[[ DATA EXTRACT, beginning ]]

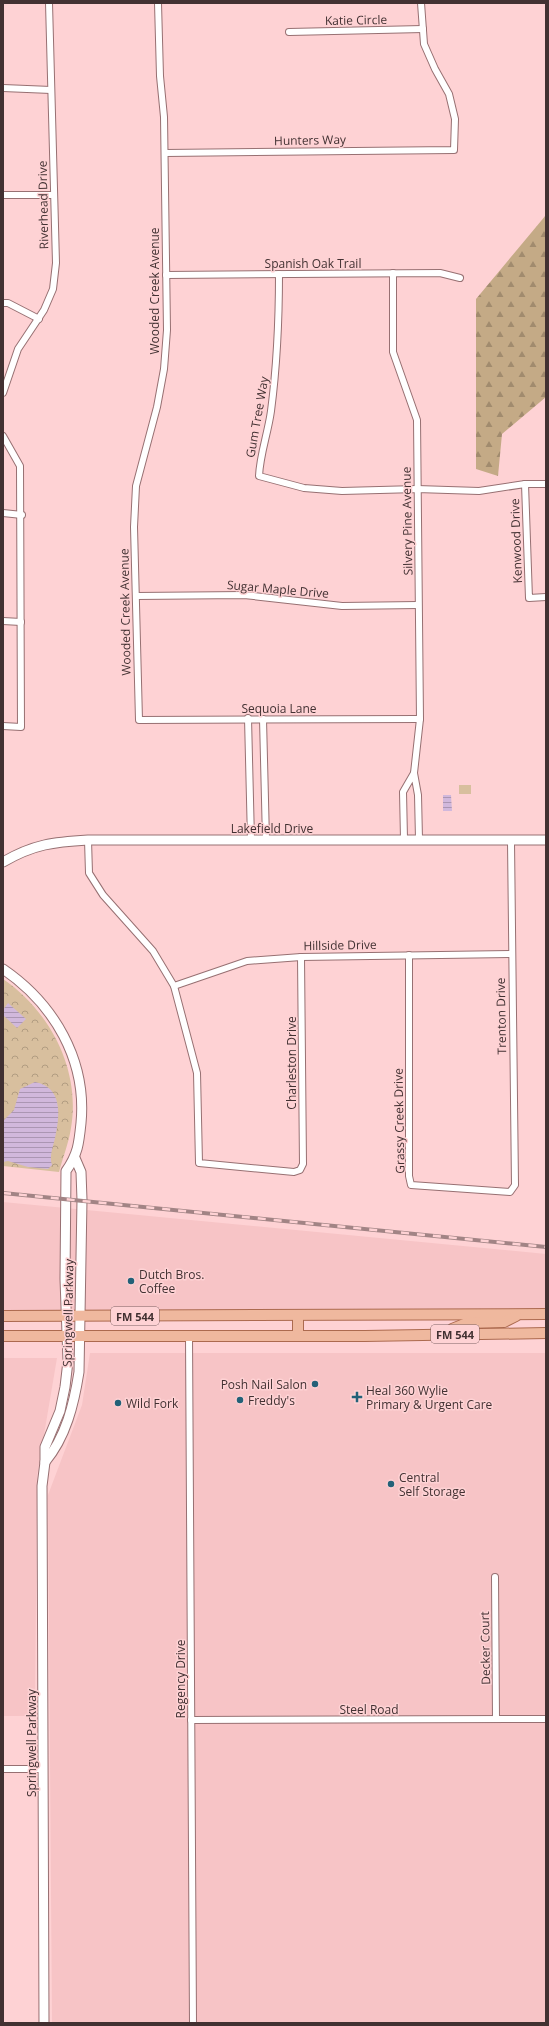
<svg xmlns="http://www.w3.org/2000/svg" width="549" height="2026" font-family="'Open Sans',sans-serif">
  <defs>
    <pattern id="forest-firs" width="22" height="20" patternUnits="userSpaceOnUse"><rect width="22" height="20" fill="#c4aa86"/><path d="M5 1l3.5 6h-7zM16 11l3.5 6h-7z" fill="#a18b6e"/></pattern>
    <pattern id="park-crowns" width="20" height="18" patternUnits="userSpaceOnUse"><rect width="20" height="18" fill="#d8bf9e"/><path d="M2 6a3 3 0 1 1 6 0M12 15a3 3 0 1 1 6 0" fill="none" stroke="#b19c81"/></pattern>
    <pattern id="water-rules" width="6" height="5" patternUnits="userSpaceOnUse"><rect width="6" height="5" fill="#d1b8dc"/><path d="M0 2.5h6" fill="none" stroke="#ab96b3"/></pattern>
  </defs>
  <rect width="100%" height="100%" fill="#fed2d4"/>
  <!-- built -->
  <g fill="#f7c4c6">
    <polygon points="3,1202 546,1254 546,1309 3,1312"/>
    <polygon points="90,1353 546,1353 546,2023 52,2023 48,1495 82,1405"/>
    <polygon points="3,1358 57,1358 37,1476 35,1716 3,1716"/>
  </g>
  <!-- forest -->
  <polygon fill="url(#forest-firs)" points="546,215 546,397 502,434 498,476 476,469 476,299"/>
  <!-- park -->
  <g fill="url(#park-crowns)">
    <rect x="459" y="785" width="12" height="9"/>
    <path d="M3,979c47,32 78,91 68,149 -2,14 -8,29 -12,44l-56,-6z"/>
  </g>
  <!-- water -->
  <g fill="url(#water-rules)">
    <polygon points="443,795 451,795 452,811 443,811"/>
    <polygon points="8,1003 26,1019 17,1028 3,1015 3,1010"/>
    <path d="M35,1082c28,5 25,34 20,56 -2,9 -6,18 -3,27l-4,4 -20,-2 -20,-6 -5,1v-41l11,-11 6,-21z"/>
  </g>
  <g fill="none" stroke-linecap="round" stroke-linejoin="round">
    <!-- street casing -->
    <g stroke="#977072" stroke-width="8">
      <g id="street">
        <polyline points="158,3 160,76 164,117 167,330 164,369 157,407 136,486 134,527 139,720 420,719"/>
        <polyline points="289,32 423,29"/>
        <polyline points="3,88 51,90"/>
        <polyline points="165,153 454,150 455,119 449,94 435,69 424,44 421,3"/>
        <polyline points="3,195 54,195"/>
        <polyline points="393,273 393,352 417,420 420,719 414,773"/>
        <path d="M279,274c0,46 -2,91 -8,137 -3,22 -11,43 -12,65l45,12 38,3 75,-2 62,2 46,-7h21"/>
        <polyline points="166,275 440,273 460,278"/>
        <polyline points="3,303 8,303 39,319"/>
        <polyline points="3,393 18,349 44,310 53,289 56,263 49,3"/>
        <polyline points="3,436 20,466 21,727 3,726"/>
        <polyline points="525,484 529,598 546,597"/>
        <polyline points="3,513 22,515"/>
        <polyline points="136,596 244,595 342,606 418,605"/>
        <polyline points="3,621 21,622"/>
        <polyline points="248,718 251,840"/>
        <polyline points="263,719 266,840"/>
        <polyline points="404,839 403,792 414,773 418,795 419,839"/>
        <polyline points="88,840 89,873 103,895 153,951 174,986 197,1073 199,1163 294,1172 300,1170 303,1164 301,957"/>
        <polyline points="409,955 409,1176 411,1185 510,1192 515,1185 511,842"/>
        <polyline points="174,986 247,961 301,957 511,954"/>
        <polyline points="189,1336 193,2023"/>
        <polyline points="495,1577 496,1719"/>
        <polyline points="191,1720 546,1719"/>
        <polyline points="3,1769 43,1769"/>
      </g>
    </g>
    <!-- secondary casing -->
    <g stroke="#977072" stroke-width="11">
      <g id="secondary">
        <path d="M3,862c31,-18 51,-20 85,-22h458"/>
        <path d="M3,969c51,35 84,91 78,154 -2,20 -3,31 -15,48l-1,108 3,82 -3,26 -5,24 -15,36v15l-3,24 2,537"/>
        <path d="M45,1462c21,-25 29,-58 34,-90l3,-172 -1,-28 -6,-14"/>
      </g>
    </g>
    <!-- primary casing -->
    <g stroke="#ac6a4f" stroke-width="12">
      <g id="primary">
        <polyline points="298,1315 298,1336"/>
        <polyline points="3,1316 546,1314"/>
        <polyline points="451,1334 452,1329 467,1323 504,1322 516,1316"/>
        <polyline points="3,1336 365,1336 546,1333"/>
      </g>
    </g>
    <!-- street -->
    <use href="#street" stroke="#fff" stroke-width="6"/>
    <!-- secondary -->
    <use href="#secondary" stroke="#fff" stroke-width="9"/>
    <!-- primary -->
    <use href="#primary" stroke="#efb89e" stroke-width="10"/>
    <!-- rail casing -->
    <g stroke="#a28485" stroke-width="4">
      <polyline id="rail" points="3,1193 546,1247"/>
    </g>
    <!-- rail -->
    <use href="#rail" stroke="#fed2d4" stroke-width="2.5" stroke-dasharray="8" stroke-linecap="butt"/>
  </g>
  <!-- markers -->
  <g fill="#236178" stroke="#fed2d4" stroke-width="1.5">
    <circle cx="131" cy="1281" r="4"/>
    <circle cx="315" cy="1384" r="4"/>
    <path d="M355 1391h4v4h4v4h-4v4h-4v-4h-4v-4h4z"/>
    <circle cx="240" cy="1400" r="4"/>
    <circle cx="118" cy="1403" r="4"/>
    <circle cx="391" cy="1484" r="4"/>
  </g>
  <g text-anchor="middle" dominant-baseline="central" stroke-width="3" stroke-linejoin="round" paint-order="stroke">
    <!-- shield labels -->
    <g fill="#fed2d4" stroke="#7a6163" stroke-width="1">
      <rect x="111" y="1307" width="48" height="18" rx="3"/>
      <rect x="431" y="1325" width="48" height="18" rx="3"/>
    </g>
    <g font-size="11" font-weight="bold" fill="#423132">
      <text x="135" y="1316">FM 544</text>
      <text x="455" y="1334">FM 544</text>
    </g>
    <!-- street labels -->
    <g font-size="12" fill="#423132" stroke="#fed2d4">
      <text transform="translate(356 20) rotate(-1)">Katie Circle</text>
      <text transform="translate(310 140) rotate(-1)">Hunters Way</text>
      <text transform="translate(43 205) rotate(-91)">Riverhead Drive</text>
      <text x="313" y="263">Spanish Oak Trail</text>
      <text transform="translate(154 291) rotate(-90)">Wooded Creek Avenue</text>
      <text transform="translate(257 417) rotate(-80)">Gum Tree Way</text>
      <text transform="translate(407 521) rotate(-91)">Silvery Pine Avenue</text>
      <text transform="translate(516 541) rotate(-92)">Kenwood Drive</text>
      <text transform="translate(278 589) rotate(5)">Sugar Maple Drive</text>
      <text transform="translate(125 612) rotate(-91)">Wooded Creek Avenue</text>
      <text x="279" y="708">Sequoia Lane</text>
      <text x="272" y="828">Lakefield Drive</text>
      <text transform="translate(340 945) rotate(-1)">Hillside Drive</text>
      <text transform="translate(501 1016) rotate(-91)">Trenton Drive</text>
      <text transform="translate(291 1063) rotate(-90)">Charleston Drive</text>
      <text transform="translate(399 1121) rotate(-91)">Grassy Creek Drive</text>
      <text transform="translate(68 1313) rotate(-89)">Springwell Parkway</text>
      <text transform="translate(485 1648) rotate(-91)">Decker Court</text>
      <text transform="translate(180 1679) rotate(-90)">Regency Drive</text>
      <text x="369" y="1709">Steel Road</text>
      <text transform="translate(31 1743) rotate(-90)">Springwell Parkway</text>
    </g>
    <!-- poi labels -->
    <g font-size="12" fill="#423132" stroke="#fed2d4" text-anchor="start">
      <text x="139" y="1274">Dutch Bros.<tspan x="139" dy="14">Coffee</tspan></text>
      <text x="307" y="1384" text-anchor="end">Posh Nail Salon</text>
      <text x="366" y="1390">Heal 360 Wylie<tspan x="366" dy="14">Primary &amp; Urgent Care</tspan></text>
      <text x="248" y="1400">Freddy's</text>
      <text x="126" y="1403">Wild Fork</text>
      <text x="399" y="1477">Central<tspan x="399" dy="14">Self Storage</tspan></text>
    </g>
  </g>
  <!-- border -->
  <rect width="549" height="2026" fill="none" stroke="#423132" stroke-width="8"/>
</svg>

[[ DATA EXTRACT, end ]]

_TASK PROMPT_: Lines holding the word "round" are the answer; copy every one from the records above.

_SOLVED PROBLEM_:
  <g fill="none" stroke-linecap="round" stroke-linejoin="round">
  <g text-anchor="middle" dominant-baseline="central" stroke-width="3" stroke-linejoin="round" paint-order="stroke">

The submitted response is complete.